Assignment: Show each line of the records in which the word "font" occurs.

Data supplied:
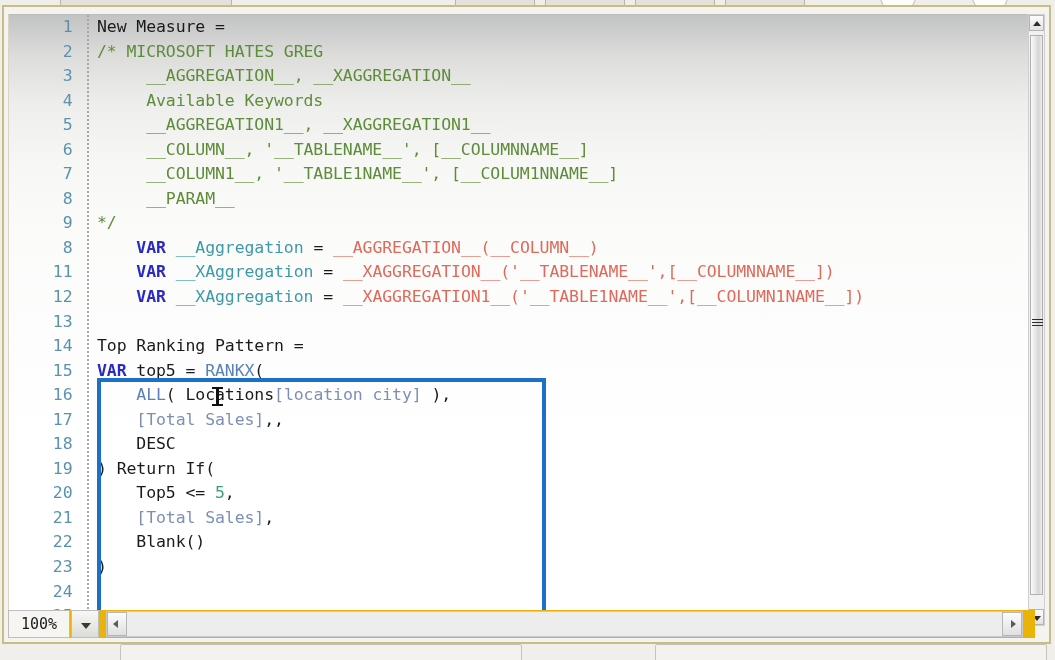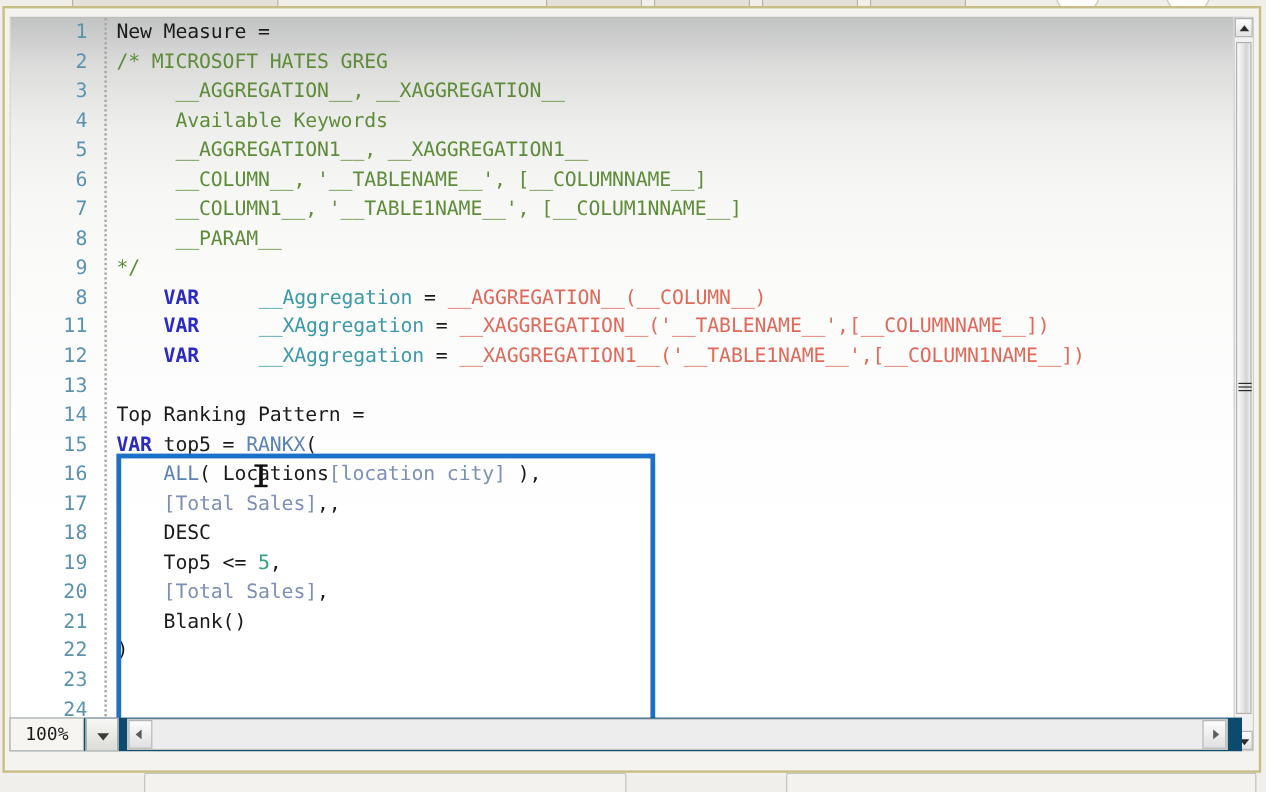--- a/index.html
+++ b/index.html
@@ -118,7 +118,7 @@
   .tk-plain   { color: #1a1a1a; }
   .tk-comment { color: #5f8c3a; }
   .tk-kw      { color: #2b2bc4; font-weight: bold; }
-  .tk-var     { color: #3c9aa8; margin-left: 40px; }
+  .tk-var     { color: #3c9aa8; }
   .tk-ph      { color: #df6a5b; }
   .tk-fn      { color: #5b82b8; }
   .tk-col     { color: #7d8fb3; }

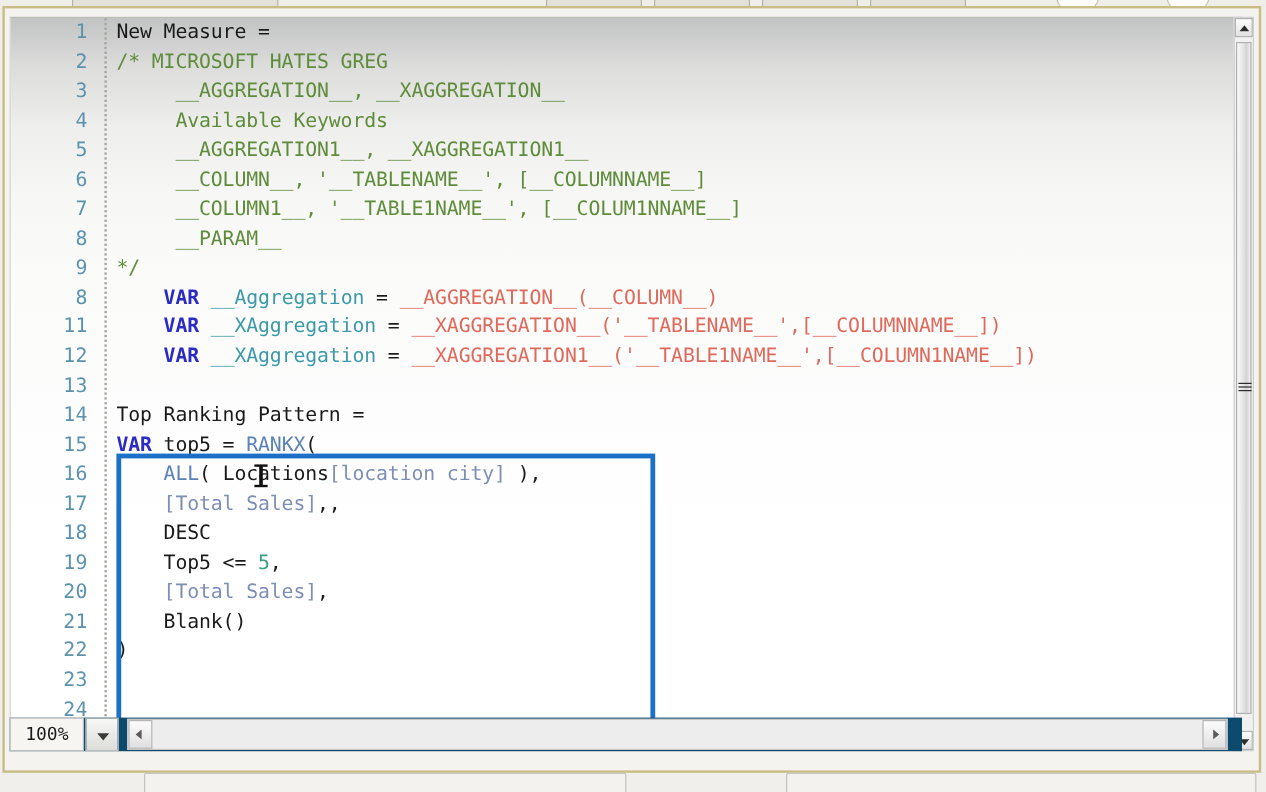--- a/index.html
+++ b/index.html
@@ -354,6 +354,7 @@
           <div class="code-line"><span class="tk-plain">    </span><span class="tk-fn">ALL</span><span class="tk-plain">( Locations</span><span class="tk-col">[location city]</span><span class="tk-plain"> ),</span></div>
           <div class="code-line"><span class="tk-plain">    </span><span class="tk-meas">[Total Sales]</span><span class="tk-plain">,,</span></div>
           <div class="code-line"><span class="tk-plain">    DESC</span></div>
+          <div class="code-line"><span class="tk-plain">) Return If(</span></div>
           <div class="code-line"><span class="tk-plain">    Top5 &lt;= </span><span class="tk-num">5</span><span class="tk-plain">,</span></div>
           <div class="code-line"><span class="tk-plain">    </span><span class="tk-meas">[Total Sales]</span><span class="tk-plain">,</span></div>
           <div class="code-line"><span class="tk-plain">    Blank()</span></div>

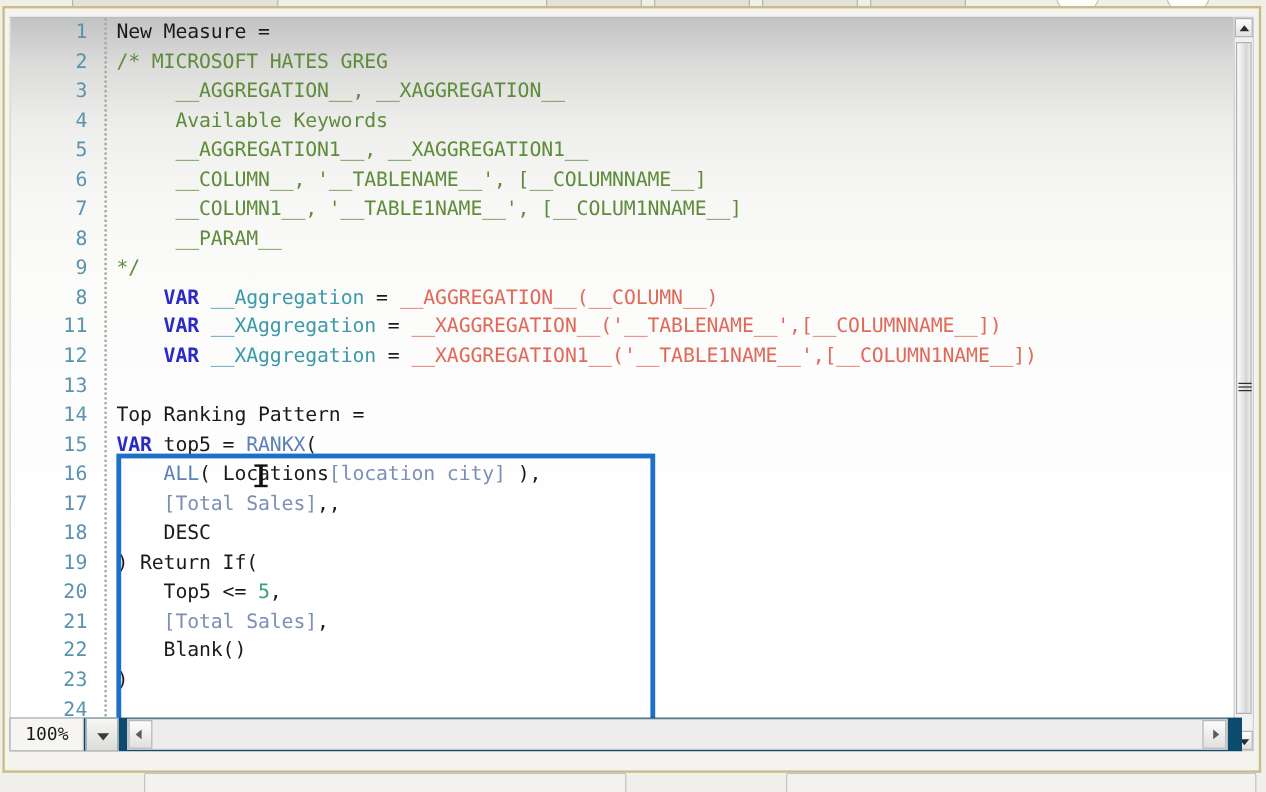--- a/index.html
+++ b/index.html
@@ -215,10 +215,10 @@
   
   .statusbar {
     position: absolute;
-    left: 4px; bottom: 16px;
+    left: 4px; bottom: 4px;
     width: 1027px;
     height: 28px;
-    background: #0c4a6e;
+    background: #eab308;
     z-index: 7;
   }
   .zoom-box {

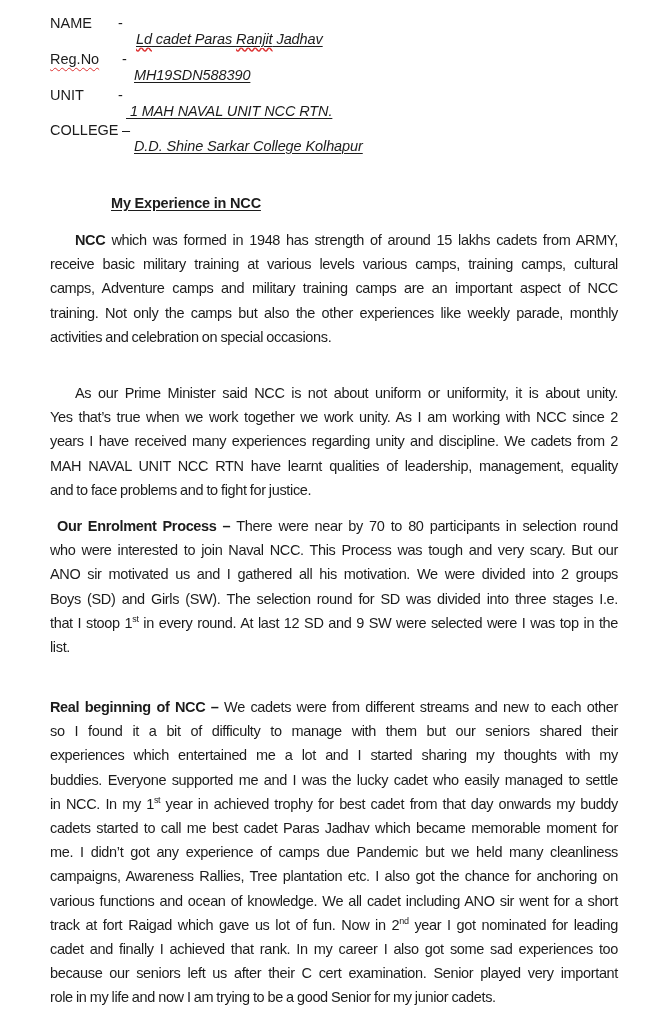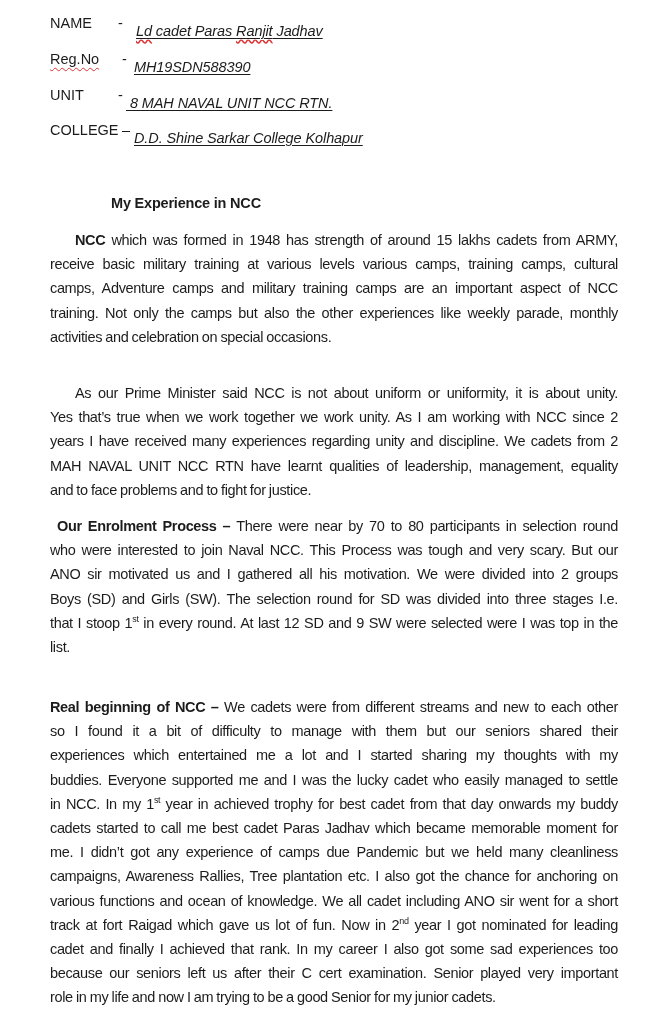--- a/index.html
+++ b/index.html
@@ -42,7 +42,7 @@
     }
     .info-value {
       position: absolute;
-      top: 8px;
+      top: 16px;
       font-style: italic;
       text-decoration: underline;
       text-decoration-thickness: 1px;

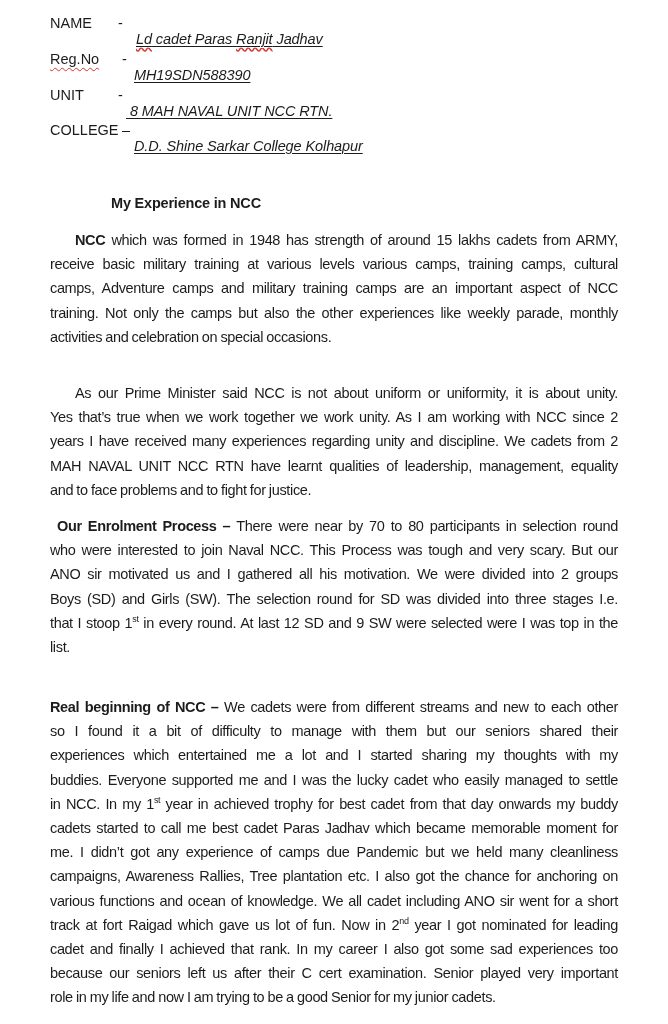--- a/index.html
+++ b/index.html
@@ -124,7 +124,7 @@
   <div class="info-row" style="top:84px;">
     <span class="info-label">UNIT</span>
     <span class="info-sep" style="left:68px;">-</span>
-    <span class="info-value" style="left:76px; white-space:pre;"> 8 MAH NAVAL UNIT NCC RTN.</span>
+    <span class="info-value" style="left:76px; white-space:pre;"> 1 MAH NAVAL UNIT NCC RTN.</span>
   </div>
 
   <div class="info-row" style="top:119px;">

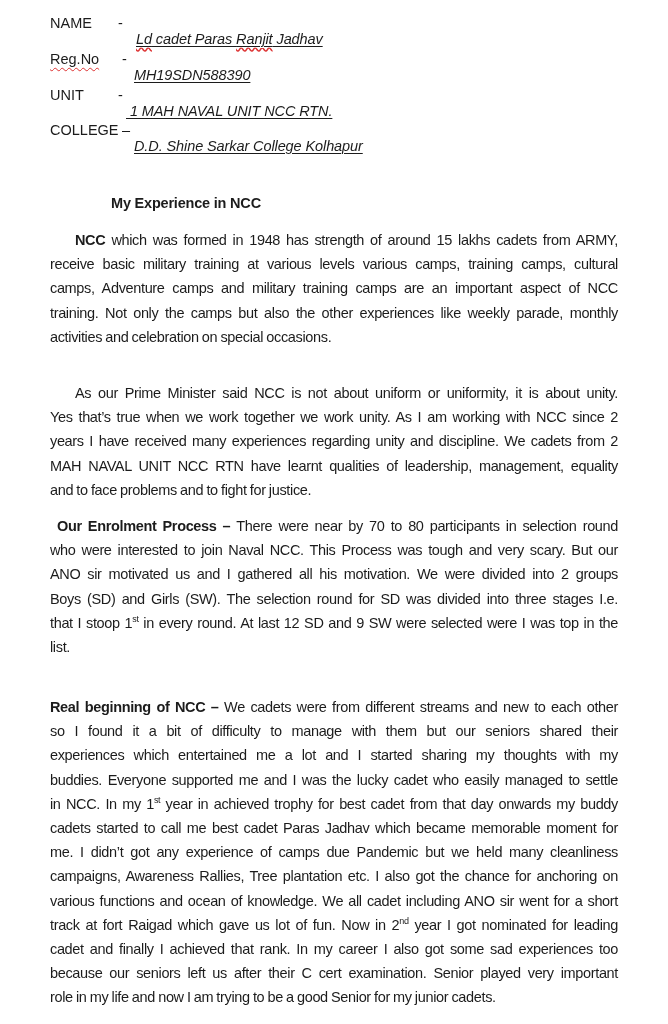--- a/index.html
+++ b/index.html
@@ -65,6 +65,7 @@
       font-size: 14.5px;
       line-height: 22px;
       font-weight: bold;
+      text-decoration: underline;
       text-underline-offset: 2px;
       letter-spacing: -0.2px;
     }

Exercise result:
   .tk-kw      { color: #2b2bc4; font-weight: bold; }
       font-style: italic;
       font-size: 14.5px;
       font-weight: bold;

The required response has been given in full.